### WHAT TO WORK ON
Write out the data exactly as given, dropping every picture.

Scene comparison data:
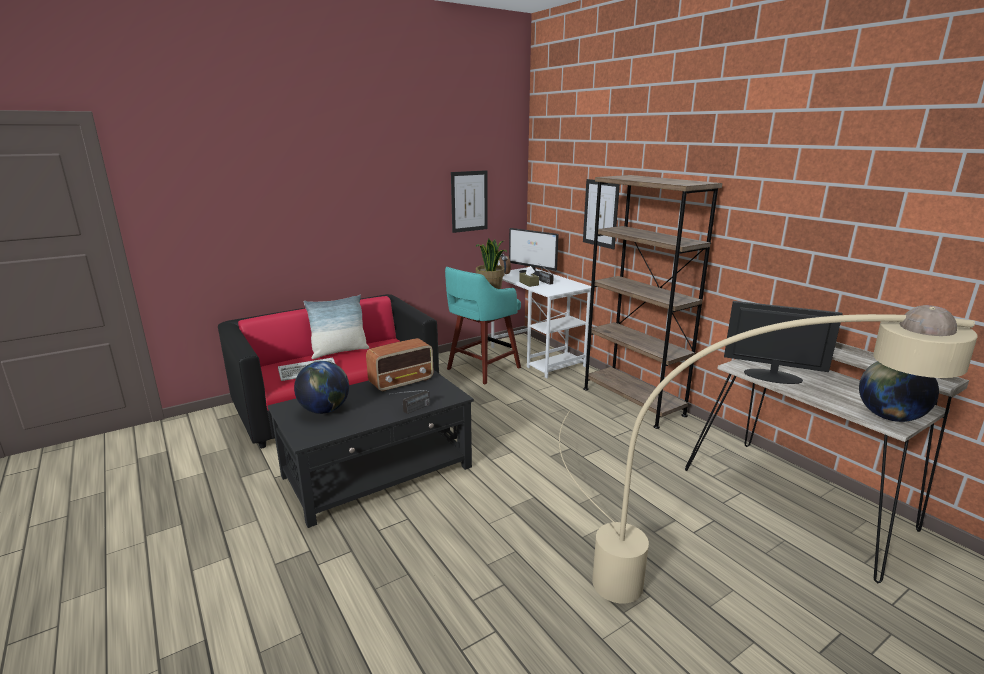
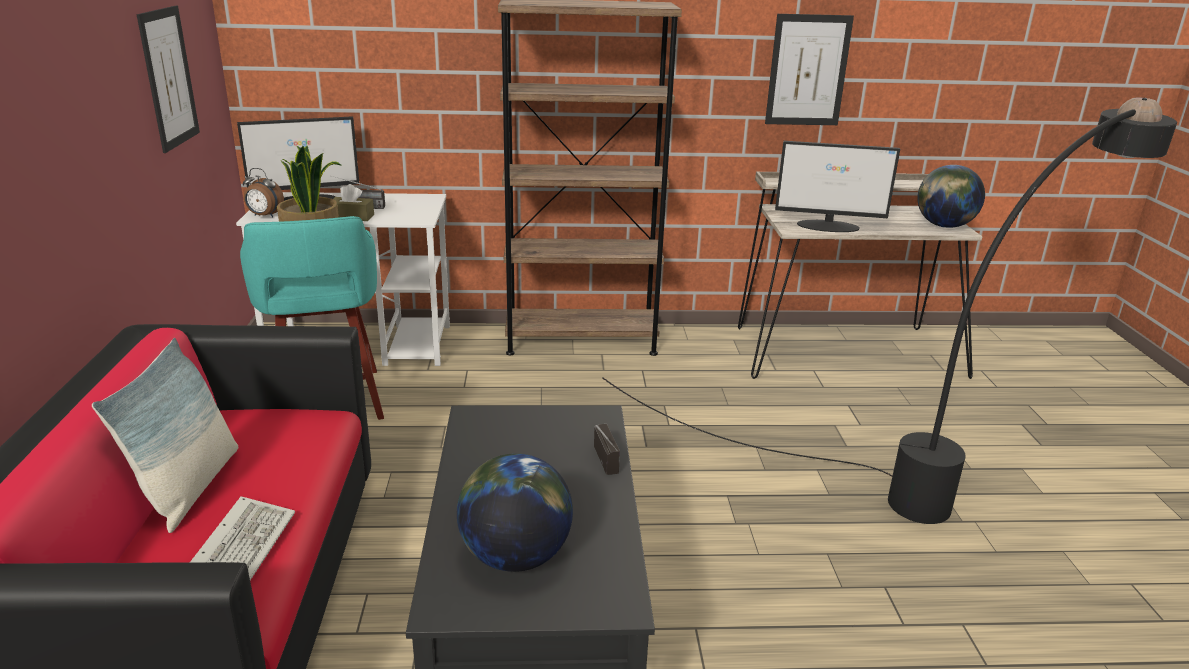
camera: 60 degrees left, 5 degrees up
radio [366,338,433,392] -> none
beige floor lamp [559,305,978,604] -> black floor lamp [603,98,1177,524]
picture [583,179,620,249] -> picture moved to [765,14,854,125]
monitor [724,301,843,384] -> monitor turned 135 degrees counterclockwise [775,141,900,232]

### RESULT OF THE EXERCISE
camera: 60 degrees left, 5 degrees up
radio [366,338,433,392] -> none
beige floor lamp [559,305,978,604] -> black floor lamp [603,98,1177,524]
picture [583,179,620,249] -> picture moved to [765,14,854,125]
monitor [724,301,843,384] -> monitor turned 135 degrees counterclockwise [775,141,900,232]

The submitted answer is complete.